Personally, I could probably hand write a book of paragraphs, all very distinct and different to each other, you likely wouldn't even know they were by the same author if you didn't use stylometry ML, and you'd probably have a rough time if I used adversarial stylometry to counter that.
You'd think by this point that music would have all been done too, but people keep finding novel stuff in 12TET, 4/4 and sound design. That's without even getting into other time signatures, scales and microtonality.
Can't you specifically ask LLM to tailor the paragraph to produce those variations that you will incorporate to make your own writing different each time? Most of the criticism of LLM not being able to produce something is just people asking LLM to basically MIND-READ the exact thing they had in mind.
Well, can't anybody else just tell it the same prompt? The output is generic and samey between all users because the average human being enters the average prompt, thus getting the average output from the training data of statistical averages because it's a next-word prediction model.

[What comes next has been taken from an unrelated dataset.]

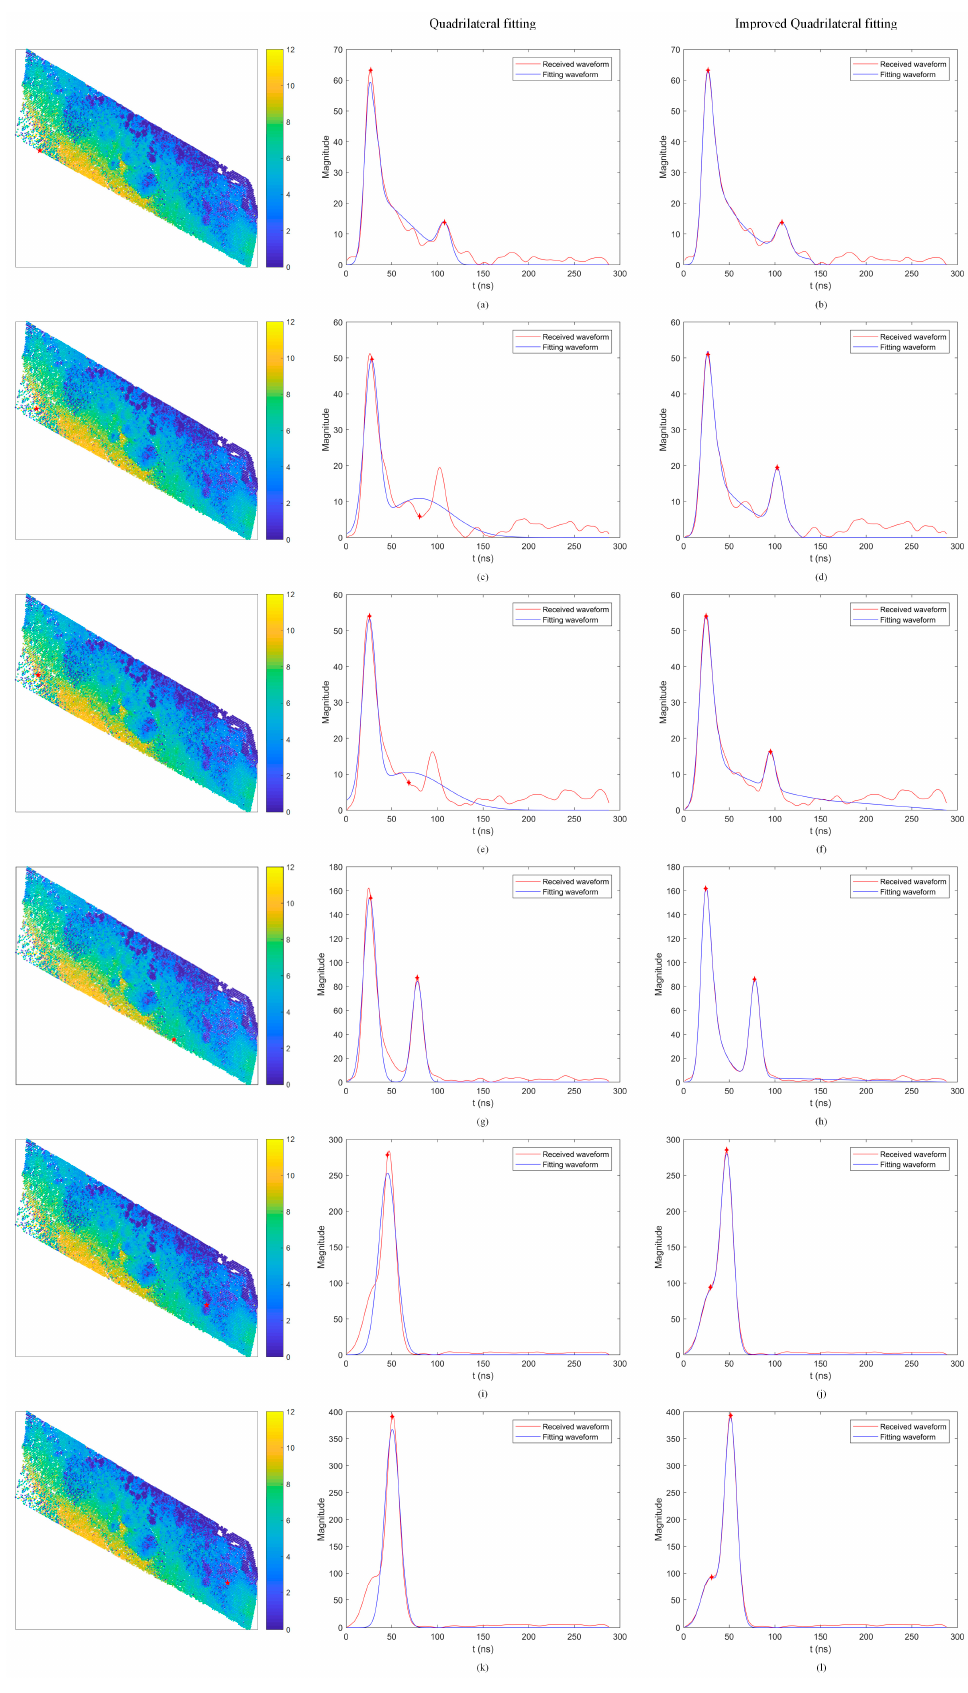
Figure 7. Six randomly selected waveforms detected solely by the QF and IQF algorithms. ( a , c , e , g , i , k ): QF algorithm; ( b , d , f , h , j , l ): IQF algorithm.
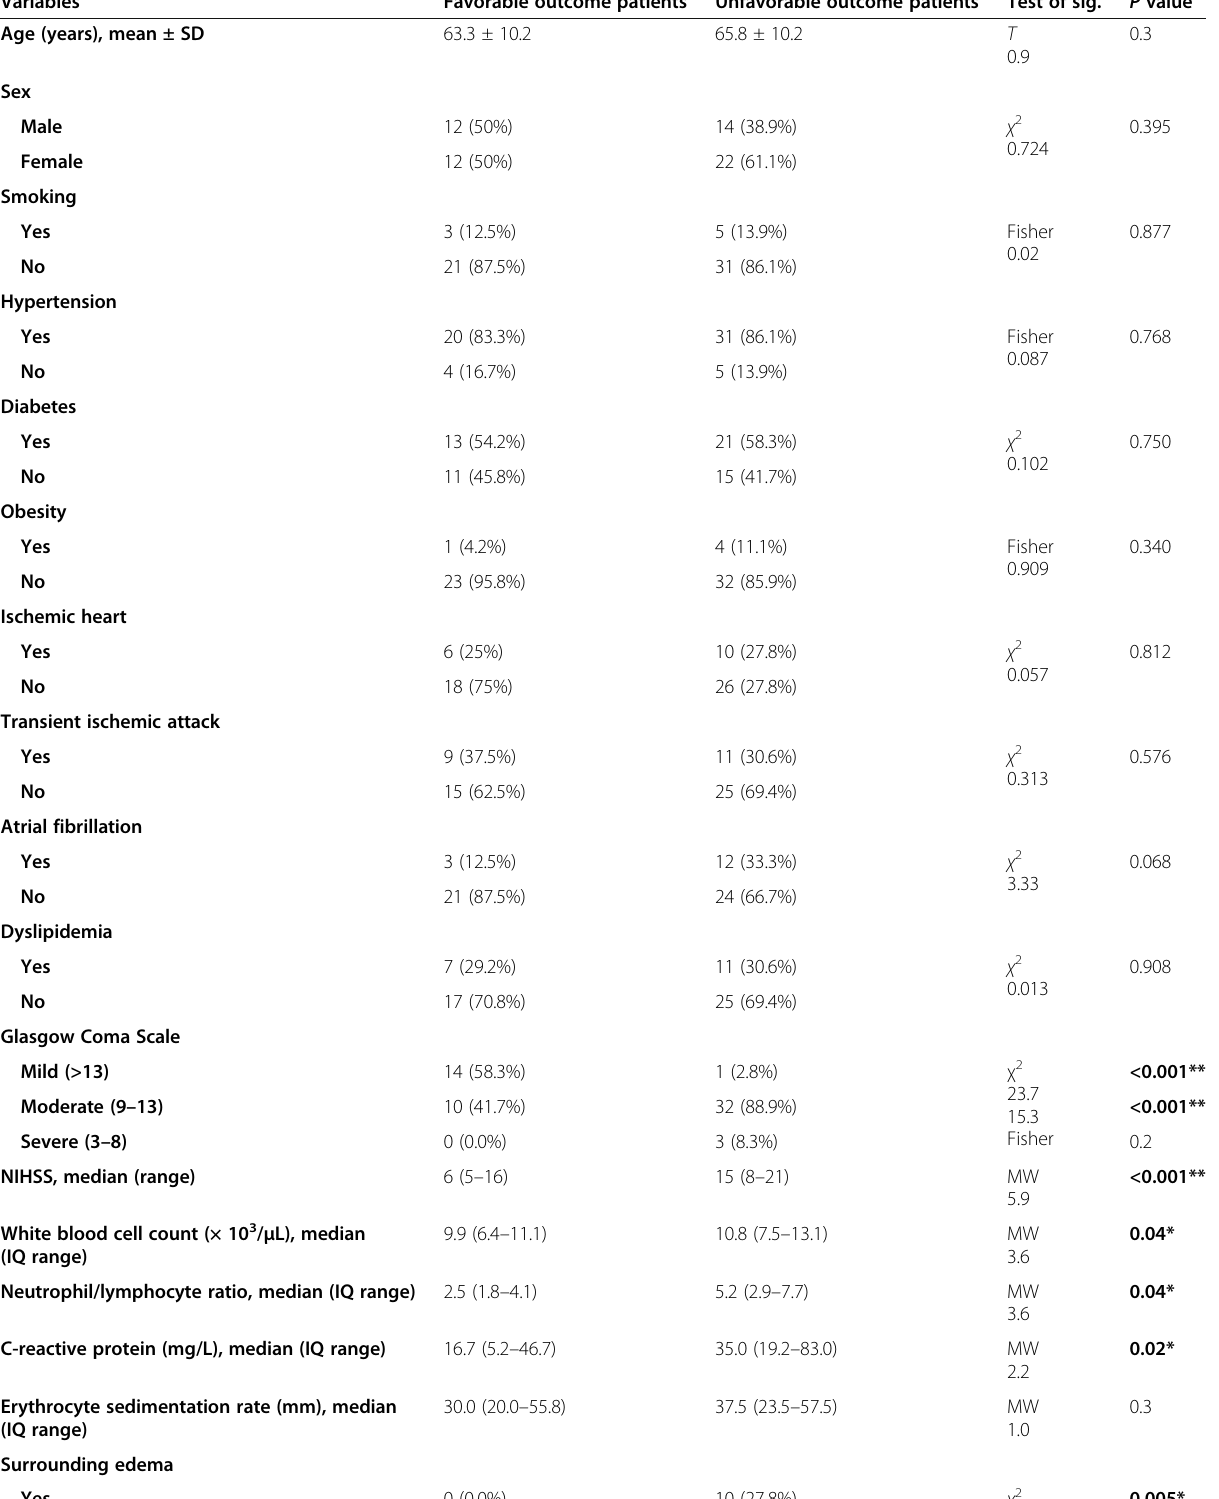
Table 1 Comparison between patients with favorable and unfavorable outcomes regarding inflammatory biomarkers, stroke severity, and short-term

If I run a writing workshop and tell a room of a hundred people to write me a story about two star-crossed lovers from different time periods, the likelihood of them writing the same thing in the same way is extremely low statistically speaking. If the week after I then give that same room of people the same exercise, they will write something different again, even if the core story that's being told is the same thing. That's because human brains aren't static, and they don't store information as binary values, the "data" is abstract and chemically gradient. That's without even accounting for mood, the general zeitgeist, and what they've been through since then, and not even getting into them entertaining themselves by changing it up or learning from the previous one.
Long-form consistency also isn't something LLMs do well with.
You'd think by this point that music would have all been done too, but people keep finding novel stuff in 12TET, 4/4 and sound design. That's without even getting into other time signatures, scales and microtonality.